Education Secretary Fiona Hyslop has announced a £1.5m package to allow Glasgow University to reopen admission to undergraduates at Crichton Campus.
The institution abandoned its 2007 intake of undergraduate students - sparking fears of a staged withdrawal.
Ms Hyslop said the announcement was a "huge step forward" for the skills and economy of southern Scotland.
Her statement followed the publication of a joint-strategy for the future of the campus in Dumfries.
The University of Glasgow announced the closure of undergraduate admissions earlier this year in the face of £800,000-a-year losses.
The recruitment of students will resume next year.
As well as allowing for their return, the support announced by the executive will also see investment in teacher education and infrastructure costs.

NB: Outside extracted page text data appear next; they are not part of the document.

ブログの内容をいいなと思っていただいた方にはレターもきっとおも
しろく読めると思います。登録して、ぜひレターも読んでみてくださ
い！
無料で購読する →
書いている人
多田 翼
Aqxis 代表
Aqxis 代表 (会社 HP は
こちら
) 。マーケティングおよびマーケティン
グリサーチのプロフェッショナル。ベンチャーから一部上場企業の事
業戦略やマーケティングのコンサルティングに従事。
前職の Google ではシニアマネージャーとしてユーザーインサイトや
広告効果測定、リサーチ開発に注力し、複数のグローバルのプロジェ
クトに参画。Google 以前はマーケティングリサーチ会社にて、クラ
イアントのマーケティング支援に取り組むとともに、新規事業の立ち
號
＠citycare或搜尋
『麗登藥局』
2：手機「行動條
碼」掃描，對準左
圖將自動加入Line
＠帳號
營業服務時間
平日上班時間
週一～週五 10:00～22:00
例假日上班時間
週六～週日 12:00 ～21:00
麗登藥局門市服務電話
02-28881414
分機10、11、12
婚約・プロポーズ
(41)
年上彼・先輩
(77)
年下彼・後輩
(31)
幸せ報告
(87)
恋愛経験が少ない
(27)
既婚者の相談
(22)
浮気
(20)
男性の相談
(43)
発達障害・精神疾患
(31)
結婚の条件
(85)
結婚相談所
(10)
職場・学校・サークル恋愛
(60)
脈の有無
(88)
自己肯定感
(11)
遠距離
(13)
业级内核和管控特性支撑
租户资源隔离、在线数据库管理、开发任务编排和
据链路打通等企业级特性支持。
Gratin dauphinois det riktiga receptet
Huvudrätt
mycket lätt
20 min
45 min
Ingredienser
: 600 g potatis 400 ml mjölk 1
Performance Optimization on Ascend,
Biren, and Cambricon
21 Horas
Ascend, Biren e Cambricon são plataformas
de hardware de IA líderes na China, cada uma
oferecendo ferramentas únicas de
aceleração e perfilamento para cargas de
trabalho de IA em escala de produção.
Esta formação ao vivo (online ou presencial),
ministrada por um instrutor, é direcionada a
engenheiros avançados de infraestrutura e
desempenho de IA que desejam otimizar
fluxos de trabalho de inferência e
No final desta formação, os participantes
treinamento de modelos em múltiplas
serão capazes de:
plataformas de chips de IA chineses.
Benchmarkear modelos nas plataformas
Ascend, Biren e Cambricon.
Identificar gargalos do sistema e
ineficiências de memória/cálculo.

Ms Hyslop said that the announcement - combined with the joint academic strategy - meant a clearer future for the campus.
"The vision and aims of the strategy have our support," she said.
"That's why today, alongside its publication, I am announcing these additional measures from the Scottish government to support the partners in implementing the strategy's actions."
She said that the executive support would provide an "important impetus" in getting the strategy off the ground.
"This is a huge step forward in providing the skills which are essential if the economy of the South of Scotland is to flourish," she said.
Sir Muir Russell, centre, joined celebrating students in Dumfries
The joint strategy for the campus was unveiled by the Scottish Funding Council (SFC).
It said it would mean the site could offer a wider range of subjects, teach more students and improve economic development links.
The strategy was developed with all the institutions on the site - including the University of Glasgow, Dumfries and Galloway College and the recently-merged University of Paisley and Bell College.
A range of local agencies were also involved.
SFC chair John McClelland said: "It is a fundamental breakthrough that all the partners have combined their individual goals for the campus to produce one academic strategy for Crichton.
"I am delighted we have been able to help develop the strategy and we look forward to seeing Crichton campus develop and grow in the coming years."
The announcement was greeted as "great news" by University of Glasgow Principal Sir Muir Russell.
"We are proud of our achievements at Crichton and we are glad that its value has been recognised," he said.
He said the funding would allow the university to continue its liberal arts degree and offer new postgraduate programmes.
"This settlement also removes from the university the crippling burden of overhead costs which has been a major factor in our recurring deficit at Crichton," he said.
"Overall these decisions enable the university to move within a reasonable timeframe to a break even basis for our operation at Crichton, which has always been our bottom line."